→ About this exercise
List the text read from every one of the records below as a JSON array of strings, with one string per line and no blank lines. Leave the pictures out of the answer.

● ● ● ● ● ● ●

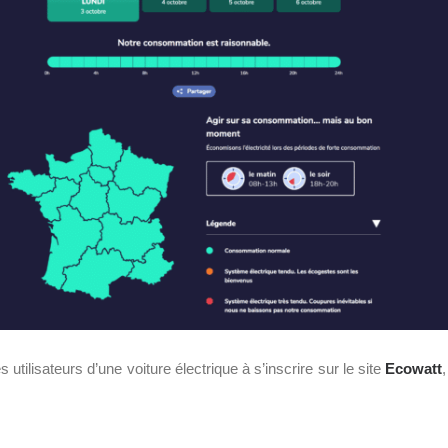
s utilisateurs d’une voiture électrique à s’inscrire sur le site
Ecowatt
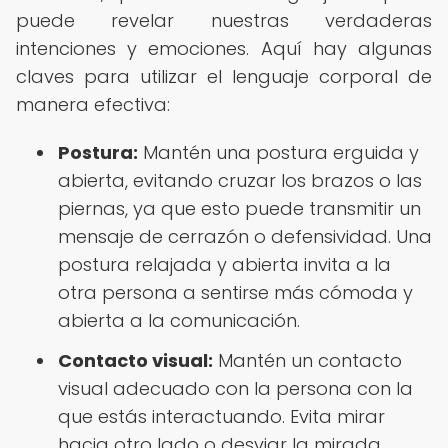
puede revelar nuestras verdaderas
intenciones y emociones. Aquí hay algunas
claves para utilizar el lenguaje corporal de
manera efectiva:
Postura:
Mantén una postura erguida y
abierta, evitando cruzar los brazos o las
piernas, ya que esto puede transmitir un
mensaje de cerrazón o defensividad. Una
postura relajada y abierta invita a la
otra persona a sentirse más cómoda y
abierta a la comunicación.
Contacto visual:
Mantén un contacto
visual adecuado con la persona con la
que estás interactuando. Evita mirar
hacia otro lado o desviar la mirada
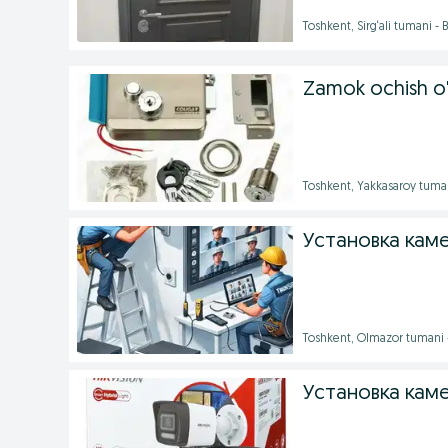
Toshkent, Sirg‘ali tumani -
Zamok ochish o
Toshkent, Yakkasaroy tuma
Установка кам
Toshkent, Olmazor tumani
Установка кам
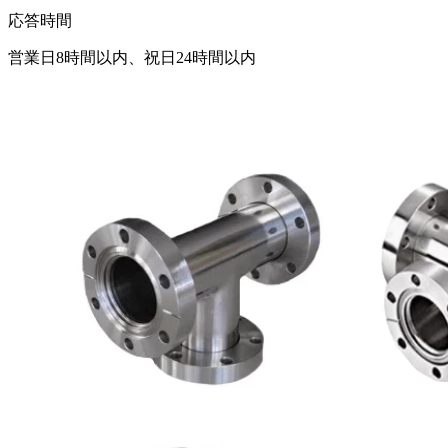
応答時間
営業日8時間以内、祝日24時間以内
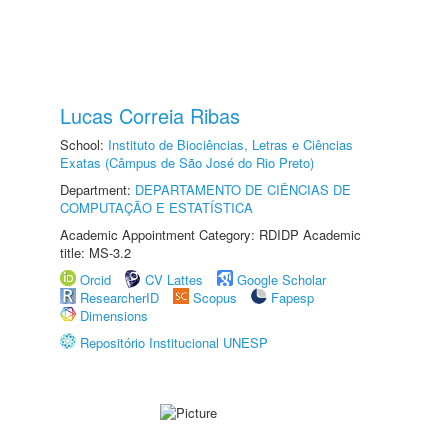
Lucas Correia Ribas
School:
Instituto de Biociências, Letras e Ciências
Exatas (Câmpus de São José do Rio Preto)
Department:
DEPARTAMENTO DE CIÊNCIAS DE
COMPUTAÇÃO E ESTATÍSTICA
Academic Appointment Category: RDIDP Academic
title: MS-3.2
Orcid
CV Lattes
Google Scholar
ResearcherID
Scopus
Fapesp
Dimensions
Repositório Institucional UNESP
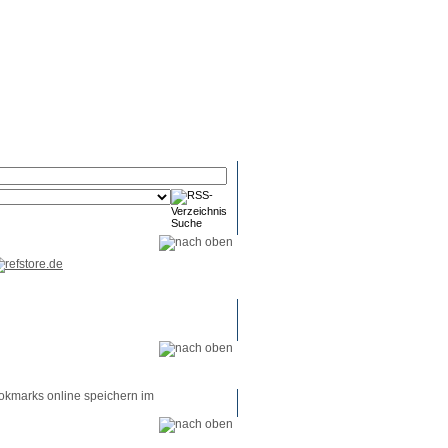
RSS-
RSS-
RSS-
Reader
Tools
Feed
okmarks online speichern im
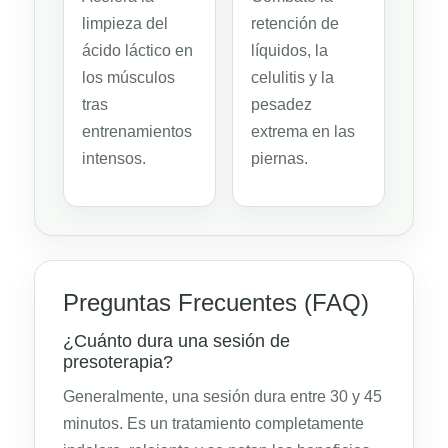
limpieza del
retención de
ácido láctico en
líquidos, la
los músculos
celulitis y la
tras
pesadez
entrenamientos
extrema en las
intensos.
piernas.
Preguntas Frecuentes (FAQ)
¿Cuánto dura una sesión de
presoterapia?
Generalmente, una sesión dura entre 30 y 45
minutos. Es un tratamiento completamente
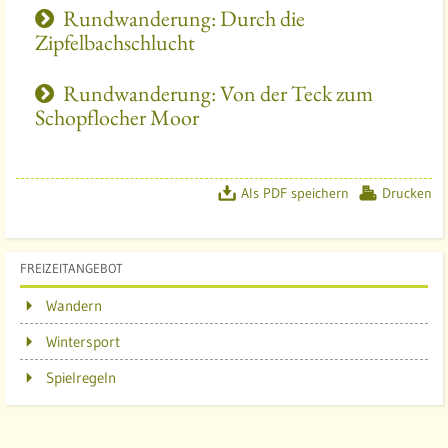
Rundwanderung: Durch die
n
Zipfelbachschlucht
t
r
Rundwanderung: Von der Teck zum
u
Schopflocher Moor
m
S
c
h
Als PDF speichern
Drucken
o
p
f
FREIZEITANGEBOT
l
Wandern
o
c
Wintersport
h
Spielregeln
e
r
A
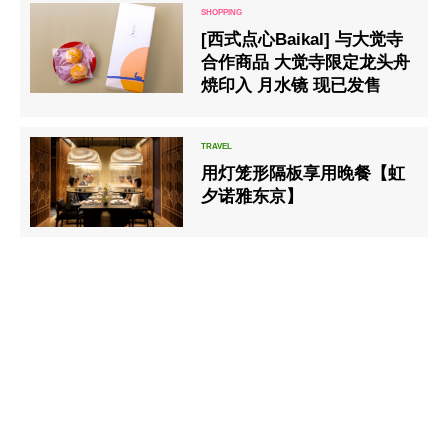
[西式点心Baikal] 与大觉寺
合作商品 大觉寺限定龙头舟
焼印入 月水镜 现已发售
用灯笼形隔板享用晚餐【虹
夕诺雅东京】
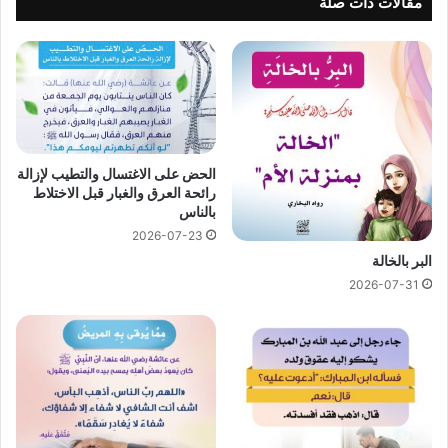
مقالات ذات صلة
الحض على الاغتسال والتطيب لإزالة
رائحة العرق والغبار قبل الاختلاط
بالناس
2026-07-23
البر بالخالة
2026-07-31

● ● ● ● ● ● ●

→ Exercise response
[
  "s utilisateurs d’une voiture électrique à s’inscrire sur le site",
  "Ecowatt",
  "puede revelar nuestras verdaderas",
  "intenciones y emociones. Aquí hay algunas",
  "claves para utilizar el lenguaje corporal de",
  "manera efectiva:",
  "Postura:",
  "Mantén una postura erguida y",
  "abierta, evitando cruzar los brazos o las",
  "piernas, ya que esto puede transmitir un",
  "mensaje de cerrazón o defensividad. Una",
  "postura relajada y abierta invita a la",
  "otra persona a sentirse más cómoda y",
  "abierta a la comunicación.",
  "Contacto visual:",
  "Mantén un contacto",
  "visual adecuado con la persona con la",
  "que estás interactuando. Evita mirar",
  "hacia otro lado o desviar la mirada",
  "Toshkent, Sirg‘ali tumani -",
  "Zamok ochish o",
  "Toshkent, Yakkasaroy tuma",
  "Установка кам",
  "Toshkent, Olmazor tumani",
  "Установка кам",
  "応答時間",
  "営業日8時間以内、祝日24時間以内",
  "Lucas Correia Ribas",
  "School:",
  "Instituto de Biociências, Letras e Ciências",
  "Exatas (Câmpus de São José do Rio Preto)",
  "Department:",
  "DEPARTAMENTO DE CIÊNCIAS DE",
  "COMPUTAÇÃO E ESTATÍSTICA",
  "Academic Appointment Category: RDIDP Academic",
  "title: MS-3.2",
  "Orcid",
  "CV Lattes",
  "Google Scholar",
  "ResearcherID",
  "Scopus",
  "Fapesp",
  "Dimensions",
  "Repositório Institucional UNESP",
  "RSS-",
  "RSS-",
  "RSS-",
  "Reader",
  "Tools",
  "Feed",
  "okmarks online speichern im",
  "limpieza del",
  "retención de",
  "ácido láctico en",
  "líquidos, la",
  "los músculos",
  "celulitis y la",
  "tras",
  "pesadez",
  "entrenamientos",
  "extrema en las",
  "intensos.",
  "piernas.",
  "Preguntas Frecuentes (FAQ)",
  "¿Cuánto dura una sesión de",
  "presoterapia?",
  "Generalmente, una sesión dura entre 30 y 45",
  "minutos. Es un tratamiento completamente",
  "Rundwanderung: Durch die",
  "n",
  "Zipfelbachschlucht",
  "t",
  "r",
  "Rundwanderung: Von der Teck zum",
  "u",
  "Schopflocher Moor",
  "m",
  "S",
  "c",
  "h",
  "Als PDF speichern",
  "Drucken",
  "o",
  "p",
  "f",
  "FREIZEITANGEBOT",
  "l",
  "Wandern",
  "o",
  "c",
  "Wintersport",
  "h",
  "Spielregeln",
  "e",
  "r",
  "A",
  "[西式点心Baikal] 与大觉寺",
  "合作商品 大觉寺限定龙头舟",
  "焼印入 月水镜 现已发售",
  "用灯笼形隔板享用晚餐【虹",
  "夕诺雅东京】",
  "مقالات ذات صلة",
  "الحض على الاغتسال والتطيب لإزالة",
  "رائحة العرق والغبار قبل الاختلاط",
  "بالناس",
  "2026-07-23",
  "البر بالخالة",
  "2026-07-31"
]